• ARBEITSAUFTRAG A
Schreibe die Einträge von ihrem Anfang bis einschließlich der Zeile mit „y Protección Integral“ neu und ersetze darin „Rahmenpreis“ durch „Fassungspreis“. Alles Übrige bleibt unverändert.

• DOKUMENTTEXT
Zurzeit arbeitet die Normenorganisation IEEE daran, die übertragbare Versorgungsleistung zu steigern und 10GBASE-T zu unterstützen. Der kommende Standard IEEE 802.3bt (auch 4PPoE) wird zwei neue Leistungsstufen zur Verfügung stellen: 55 W (Level 3) über zwei Leitungspaare und 90 bis 100 W (Level 4) über alle vier Leitungspaare. Über jedes Adernpaar sollen bis zu einem Ampere fließen.[3] Damit werden neue Anwendungen ermöglicht, zum Beispiel der Betrieb leistungsstarker WLAN-Antennen und Überwachungskameras.

• ÜBUNGSDATEN
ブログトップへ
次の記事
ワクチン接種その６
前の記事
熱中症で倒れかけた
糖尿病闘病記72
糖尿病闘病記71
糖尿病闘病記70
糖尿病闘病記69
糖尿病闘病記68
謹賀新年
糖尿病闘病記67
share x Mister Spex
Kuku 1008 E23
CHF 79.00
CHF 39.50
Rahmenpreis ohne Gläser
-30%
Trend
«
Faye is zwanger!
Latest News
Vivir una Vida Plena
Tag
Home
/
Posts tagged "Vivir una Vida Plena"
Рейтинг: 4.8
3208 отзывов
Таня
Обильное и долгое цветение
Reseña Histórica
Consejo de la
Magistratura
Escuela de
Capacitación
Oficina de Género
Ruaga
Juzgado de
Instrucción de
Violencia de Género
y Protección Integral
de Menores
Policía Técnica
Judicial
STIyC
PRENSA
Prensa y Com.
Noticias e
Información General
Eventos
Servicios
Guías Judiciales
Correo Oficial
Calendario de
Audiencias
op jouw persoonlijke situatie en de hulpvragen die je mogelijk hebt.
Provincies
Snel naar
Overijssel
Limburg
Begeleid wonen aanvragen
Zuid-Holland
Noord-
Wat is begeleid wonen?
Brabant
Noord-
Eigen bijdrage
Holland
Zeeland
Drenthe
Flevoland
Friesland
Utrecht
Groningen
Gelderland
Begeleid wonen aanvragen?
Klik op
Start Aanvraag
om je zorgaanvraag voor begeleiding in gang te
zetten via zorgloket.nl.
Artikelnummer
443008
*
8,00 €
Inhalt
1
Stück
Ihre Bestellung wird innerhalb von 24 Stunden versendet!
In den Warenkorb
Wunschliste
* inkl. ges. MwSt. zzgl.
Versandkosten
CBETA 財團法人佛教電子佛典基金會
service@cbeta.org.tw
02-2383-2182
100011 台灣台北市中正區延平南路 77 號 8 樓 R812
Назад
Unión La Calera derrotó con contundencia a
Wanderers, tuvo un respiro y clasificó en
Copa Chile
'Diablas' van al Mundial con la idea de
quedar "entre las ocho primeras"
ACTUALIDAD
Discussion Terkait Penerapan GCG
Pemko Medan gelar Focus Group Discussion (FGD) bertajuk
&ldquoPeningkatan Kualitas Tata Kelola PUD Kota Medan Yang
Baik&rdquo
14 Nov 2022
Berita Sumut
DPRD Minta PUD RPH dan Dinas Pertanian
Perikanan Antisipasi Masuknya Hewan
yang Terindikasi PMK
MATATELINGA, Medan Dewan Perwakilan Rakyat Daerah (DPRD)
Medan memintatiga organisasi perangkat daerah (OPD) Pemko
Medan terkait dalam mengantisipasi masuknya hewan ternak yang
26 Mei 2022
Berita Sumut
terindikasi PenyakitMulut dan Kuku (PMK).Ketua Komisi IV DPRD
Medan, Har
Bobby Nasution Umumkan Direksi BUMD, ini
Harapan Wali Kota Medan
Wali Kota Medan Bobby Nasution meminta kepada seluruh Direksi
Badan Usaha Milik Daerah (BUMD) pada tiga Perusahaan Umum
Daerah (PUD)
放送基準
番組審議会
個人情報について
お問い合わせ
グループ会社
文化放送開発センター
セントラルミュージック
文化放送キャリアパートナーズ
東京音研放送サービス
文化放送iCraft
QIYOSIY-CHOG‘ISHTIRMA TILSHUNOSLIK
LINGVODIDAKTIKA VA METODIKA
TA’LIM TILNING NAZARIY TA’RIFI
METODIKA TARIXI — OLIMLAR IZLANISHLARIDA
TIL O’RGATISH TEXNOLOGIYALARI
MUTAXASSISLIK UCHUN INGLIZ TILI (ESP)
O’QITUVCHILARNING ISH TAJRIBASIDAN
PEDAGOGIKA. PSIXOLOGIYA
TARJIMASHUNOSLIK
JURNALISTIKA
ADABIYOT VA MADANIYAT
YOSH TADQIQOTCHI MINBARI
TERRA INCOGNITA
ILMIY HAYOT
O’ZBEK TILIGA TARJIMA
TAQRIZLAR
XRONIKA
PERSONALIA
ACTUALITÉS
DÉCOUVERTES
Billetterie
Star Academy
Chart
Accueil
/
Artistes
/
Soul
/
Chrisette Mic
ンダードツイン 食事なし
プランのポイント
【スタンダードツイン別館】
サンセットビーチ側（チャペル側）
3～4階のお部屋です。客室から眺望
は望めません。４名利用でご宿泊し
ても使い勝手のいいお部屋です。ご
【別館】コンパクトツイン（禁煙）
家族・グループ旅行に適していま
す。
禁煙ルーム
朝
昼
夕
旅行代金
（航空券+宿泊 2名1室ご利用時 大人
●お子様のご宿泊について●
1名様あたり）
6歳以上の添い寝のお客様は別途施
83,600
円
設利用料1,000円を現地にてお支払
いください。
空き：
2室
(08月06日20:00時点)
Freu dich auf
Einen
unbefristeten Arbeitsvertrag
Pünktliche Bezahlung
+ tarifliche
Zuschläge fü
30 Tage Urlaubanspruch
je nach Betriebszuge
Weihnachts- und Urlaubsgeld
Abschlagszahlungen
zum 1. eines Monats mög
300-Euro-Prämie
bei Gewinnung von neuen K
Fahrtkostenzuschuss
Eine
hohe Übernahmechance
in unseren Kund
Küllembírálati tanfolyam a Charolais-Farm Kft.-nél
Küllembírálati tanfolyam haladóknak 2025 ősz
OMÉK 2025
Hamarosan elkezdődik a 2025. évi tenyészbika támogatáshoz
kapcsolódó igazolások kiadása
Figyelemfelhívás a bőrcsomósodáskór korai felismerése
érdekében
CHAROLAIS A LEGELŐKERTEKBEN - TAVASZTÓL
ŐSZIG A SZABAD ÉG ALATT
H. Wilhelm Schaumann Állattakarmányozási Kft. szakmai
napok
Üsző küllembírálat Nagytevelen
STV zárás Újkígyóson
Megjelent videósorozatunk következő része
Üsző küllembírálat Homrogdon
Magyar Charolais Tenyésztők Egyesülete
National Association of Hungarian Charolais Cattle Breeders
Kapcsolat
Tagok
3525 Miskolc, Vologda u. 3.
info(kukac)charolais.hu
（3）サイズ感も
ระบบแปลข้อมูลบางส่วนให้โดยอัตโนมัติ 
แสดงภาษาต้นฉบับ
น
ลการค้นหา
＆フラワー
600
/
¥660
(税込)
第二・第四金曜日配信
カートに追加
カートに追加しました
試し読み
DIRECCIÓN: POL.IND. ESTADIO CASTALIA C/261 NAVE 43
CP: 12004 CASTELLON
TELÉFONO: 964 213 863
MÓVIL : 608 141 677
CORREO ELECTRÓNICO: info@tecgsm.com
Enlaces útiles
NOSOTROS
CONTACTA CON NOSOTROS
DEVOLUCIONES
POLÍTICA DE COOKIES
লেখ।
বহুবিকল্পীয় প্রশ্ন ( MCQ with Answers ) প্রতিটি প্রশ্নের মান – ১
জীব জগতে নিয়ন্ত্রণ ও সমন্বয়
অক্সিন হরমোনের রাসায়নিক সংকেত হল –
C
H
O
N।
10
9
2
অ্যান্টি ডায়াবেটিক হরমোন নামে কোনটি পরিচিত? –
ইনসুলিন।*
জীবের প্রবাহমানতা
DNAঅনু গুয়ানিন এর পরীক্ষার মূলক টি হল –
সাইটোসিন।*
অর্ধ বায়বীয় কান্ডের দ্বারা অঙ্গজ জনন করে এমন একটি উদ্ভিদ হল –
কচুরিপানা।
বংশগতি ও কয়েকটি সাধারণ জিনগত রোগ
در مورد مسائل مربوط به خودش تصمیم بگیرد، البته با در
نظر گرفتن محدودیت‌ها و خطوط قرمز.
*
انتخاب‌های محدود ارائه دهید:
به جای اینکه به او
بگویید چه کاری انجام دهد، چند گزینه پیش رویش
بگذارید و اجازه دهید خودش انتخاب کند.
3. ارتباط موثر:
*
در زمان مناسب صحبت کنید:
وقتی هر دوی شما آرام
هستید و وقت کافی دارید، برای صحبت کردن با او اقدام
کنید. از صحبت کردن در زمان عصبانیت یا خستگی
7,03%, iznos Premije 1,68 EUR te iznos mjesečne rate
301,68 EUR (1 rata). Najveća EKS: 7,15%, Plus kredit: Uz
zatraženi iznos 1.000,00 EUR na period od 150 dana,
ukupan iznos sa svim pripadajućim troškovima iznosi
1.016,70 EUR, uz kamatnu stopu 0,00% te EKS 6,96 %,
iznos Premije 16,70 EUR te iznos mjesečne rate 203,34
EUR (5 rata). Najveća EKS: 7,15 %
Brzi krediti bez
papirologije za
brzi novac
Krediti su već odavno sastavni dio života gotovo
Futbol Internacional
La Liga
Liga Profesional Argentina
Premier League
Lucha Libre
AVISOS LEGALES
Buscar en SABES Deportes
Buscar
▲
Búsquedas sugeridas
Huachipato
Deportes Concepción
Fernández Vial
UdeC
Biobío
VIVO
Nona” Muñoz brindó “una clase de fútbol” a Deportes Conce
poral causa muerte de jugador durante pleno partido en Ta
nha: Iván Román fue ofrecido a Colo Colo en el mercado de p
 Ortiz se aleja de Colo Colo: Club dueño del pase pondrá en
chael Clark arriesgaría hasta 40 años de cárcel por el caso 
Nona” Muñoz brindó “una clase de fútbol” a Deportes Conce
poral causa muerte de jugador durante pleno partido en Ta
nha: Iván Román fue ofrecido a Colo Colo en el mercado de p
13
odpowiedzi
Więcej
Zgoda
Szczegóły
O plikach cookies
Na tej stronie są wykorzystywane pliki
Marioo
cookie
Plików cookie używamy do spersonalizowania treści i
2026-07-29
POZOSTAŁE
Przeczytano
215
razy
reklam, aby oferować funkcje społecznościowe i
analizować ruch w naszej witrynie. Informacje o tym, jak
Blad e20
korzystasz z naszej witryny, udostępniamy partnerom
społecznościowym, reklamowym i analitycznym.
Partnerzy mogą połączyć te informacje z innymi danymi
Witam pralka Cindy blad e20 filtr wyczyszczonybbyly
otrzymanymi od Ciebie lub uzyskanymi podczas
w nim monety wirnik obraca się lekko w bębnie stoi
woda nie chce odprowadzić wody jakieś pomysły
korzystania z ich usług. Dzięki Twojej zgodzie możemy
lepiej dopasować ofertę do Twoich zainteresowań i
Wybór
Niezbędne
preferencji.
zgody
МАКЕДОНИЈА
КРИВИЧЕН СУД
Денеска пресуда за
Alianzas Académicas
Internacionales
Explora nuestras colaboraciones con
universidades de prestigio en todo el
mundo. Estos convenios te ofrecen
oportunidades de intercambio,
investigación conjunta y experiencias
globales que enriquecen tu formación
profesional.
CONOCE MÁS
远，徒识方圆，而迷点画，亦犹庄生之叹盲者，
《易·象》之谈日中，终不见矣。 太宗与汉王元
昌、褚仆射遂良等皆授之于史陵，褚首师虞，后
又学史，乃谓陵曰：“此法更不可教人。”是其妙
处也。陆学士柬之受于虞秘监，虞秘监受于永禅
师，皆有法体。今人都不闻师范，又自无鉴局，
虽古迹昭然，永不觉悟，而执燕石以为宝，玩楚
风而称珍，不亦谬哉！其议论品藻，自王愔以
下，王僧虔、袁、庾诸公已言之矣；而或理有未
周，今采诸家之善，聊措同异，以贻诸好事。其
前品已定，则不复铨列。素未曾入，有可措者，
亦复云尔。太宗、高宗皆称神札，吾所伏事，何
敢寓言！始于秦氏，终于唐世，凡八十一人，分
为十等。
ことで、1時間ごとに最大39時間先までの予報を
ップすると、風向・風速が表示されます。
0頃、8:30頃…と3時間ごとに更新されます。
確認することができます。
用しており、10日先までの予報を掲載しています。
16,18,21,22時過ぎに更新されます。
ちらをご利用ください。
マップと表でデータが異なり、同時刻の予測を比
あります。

• ARBEITSAUFTRAG B
Übertrage aus dem Dokumenttext zum Standard IEEE 802.3bt die Passage von „Zurzeit arbeitet die“ bis einschließlich „WLAN-Antennen und Überwachungskameras.“ wortgetreu.

• ANTWORT A
ブログトップへ
次の記事
ワクチン接種その６
前の記事
熱中症で倒れかけた
糖尿病闘病記72
糖尿病闘病記71
糖尿病闘病記70
糖尿病闘病記69
糖尿病闘病記68
謹賀新年
糖尿病闘病記67
share x Mister Spex
Kuku 1008 E23
CHF 79.00
CHF 39.50
Fassungspreis ohne Gläser
-30%
Trend
«
Faye is zwanger!
Latest News
Vivir una Vida Plena
Tag
Home
/
Posts tagged "Vivir una Vida Plena"
Рейтинг: 4.8
3208 отзывов
Таня
Обильное и долгое цветение
Reseña Histórica
Consejo de la
Magistratura
Escuela de
Capacitación
Oficina de Género
Ruaga
Juzgado de
Instrucción de
Violencia de Género
y Protección Integral

• ANTWORT B
Zurzeit arbeitet die Normenorganisation IEEE daran, die übertragbare Versorgungsleistung zu steigern und 10GBASE-T zu unterstützen. Der kommende Standard IEEE 802.3bt (auch 4PPoE) wird zwei neue Leistungsstufen zur Verfügung stellen: 55 W (Level 3) über zwei Leitungspaare und 90 bis 100 W (Level 4) über alle vier Leitungspaare. Über jedes Adernpaar sollen bis zu einem Ampere fließen.[3] Damit werden neue Anwendungen ermöglicht, zum Beispiel der Betrieb leistungsstarker WLAN-Antennen und Überwachungskameras.